Your instructions =>
Say how many lines in the listing contain the string "down", giving the number alone.

Data section =>
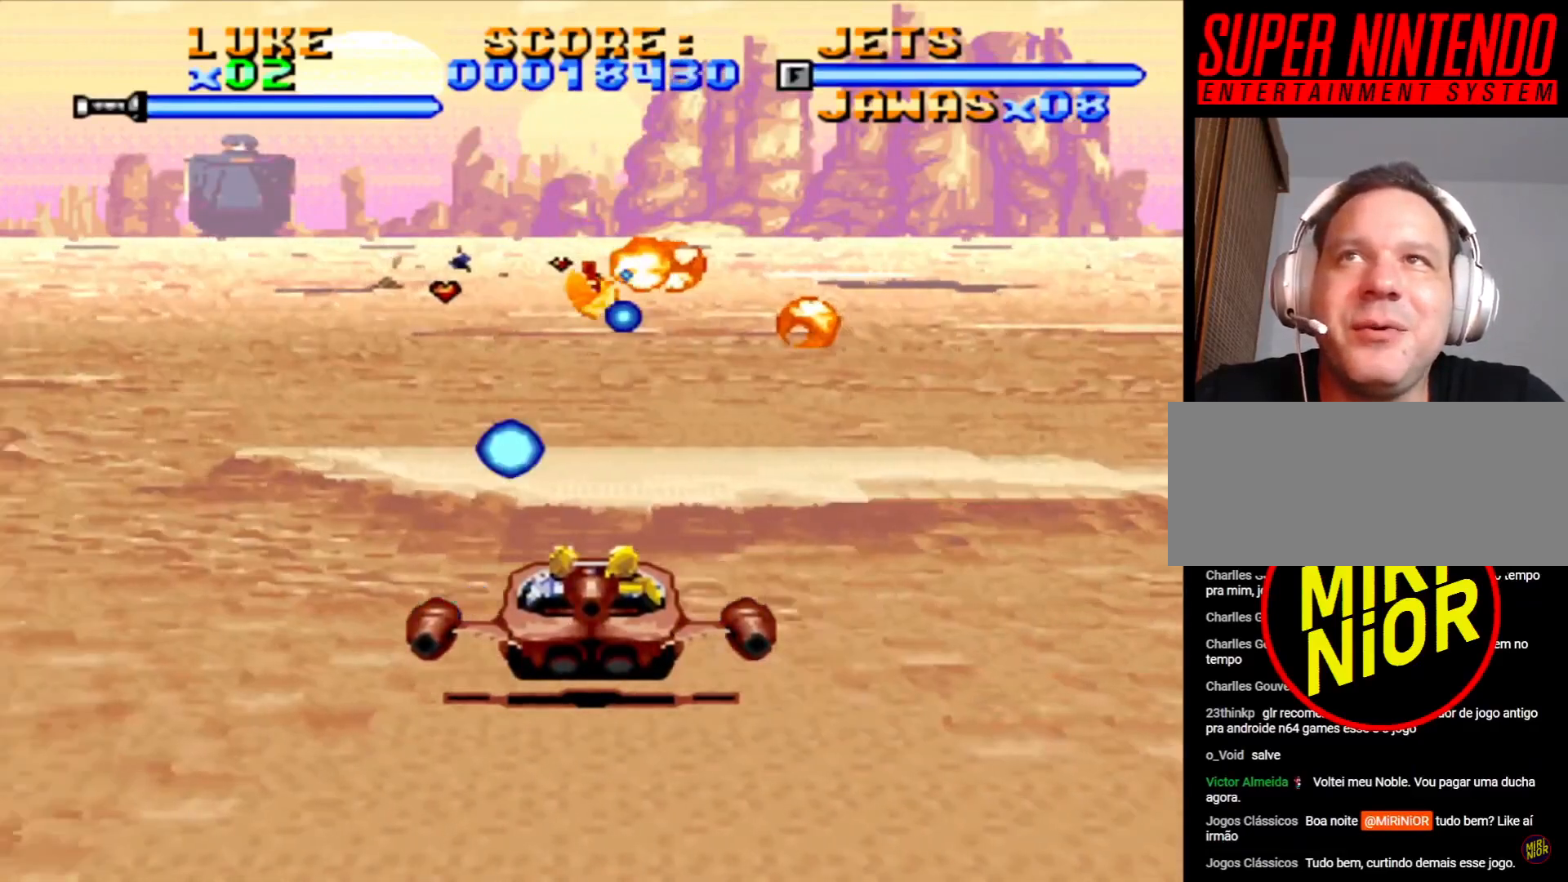
{"buttons": ["SQUARE", "DPAD_LEFT"], "events": [[267, "DPAD_LEFT", "down"]]}
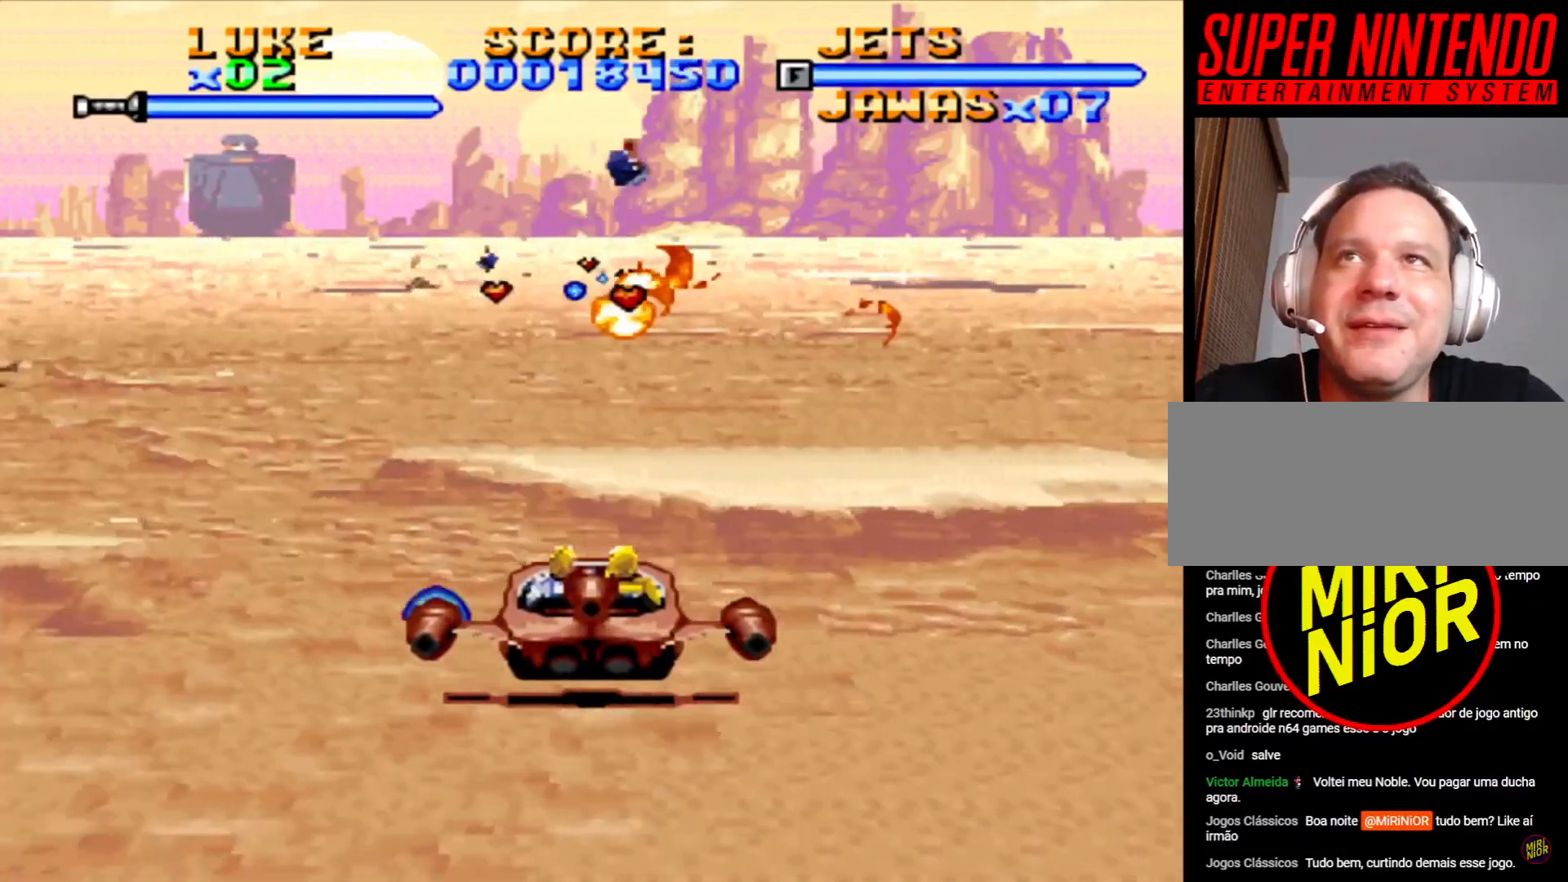
{"buttons": ["SQUARE"], "events": [[433, "DPAD_LEFT", "up"]]}
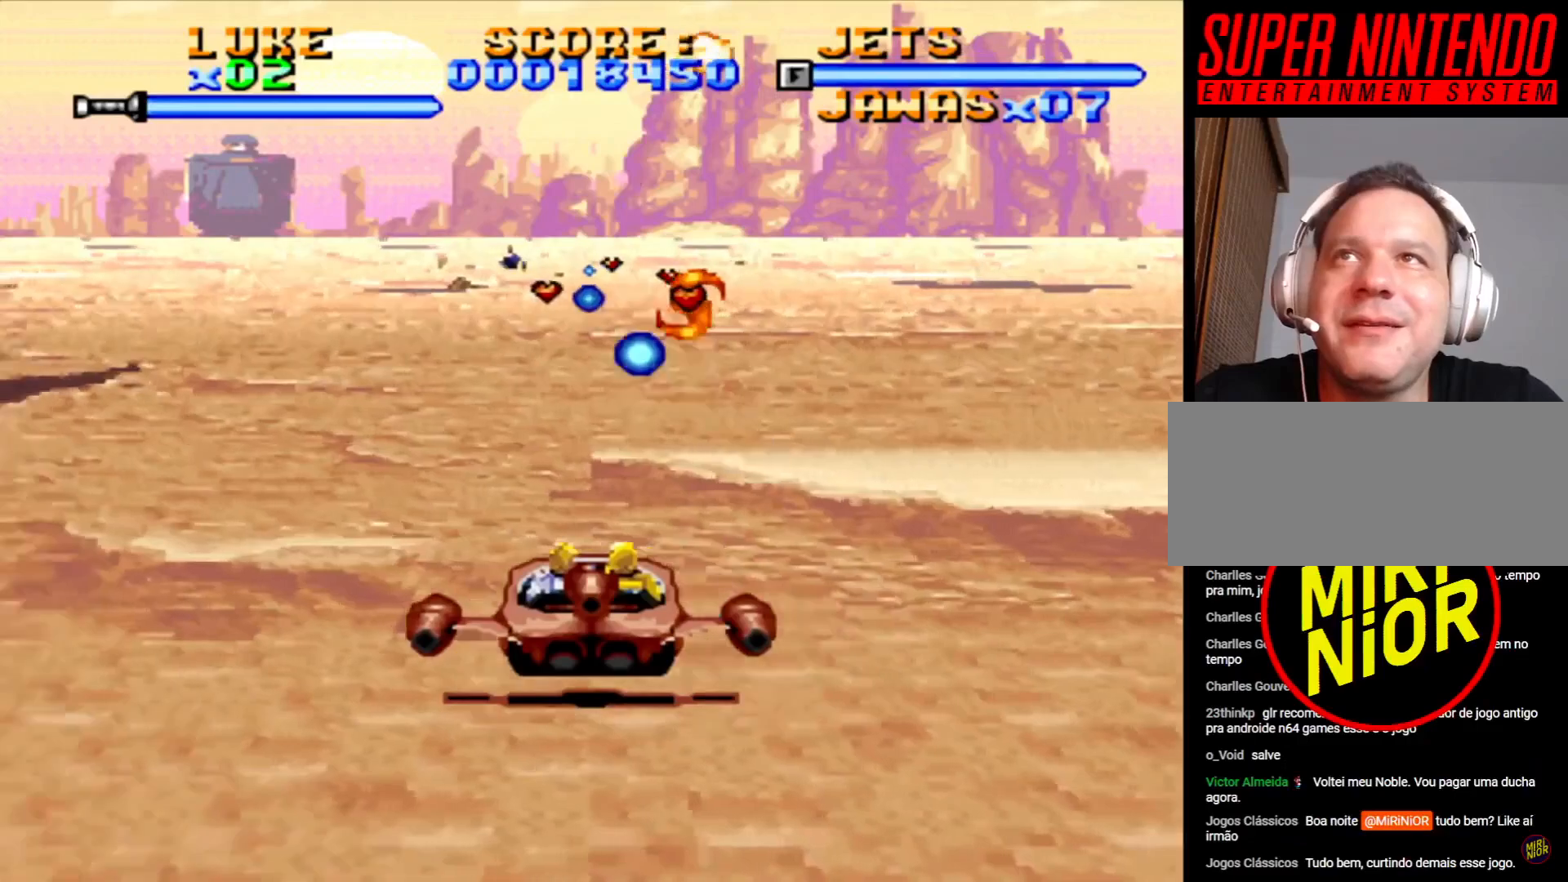
{"buttons": ["SQUARE"], "events": [[17, "DPAD_LEFT", "down"], [383, "DPAD_LEFT", "up"]]}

Solved exercise =>
2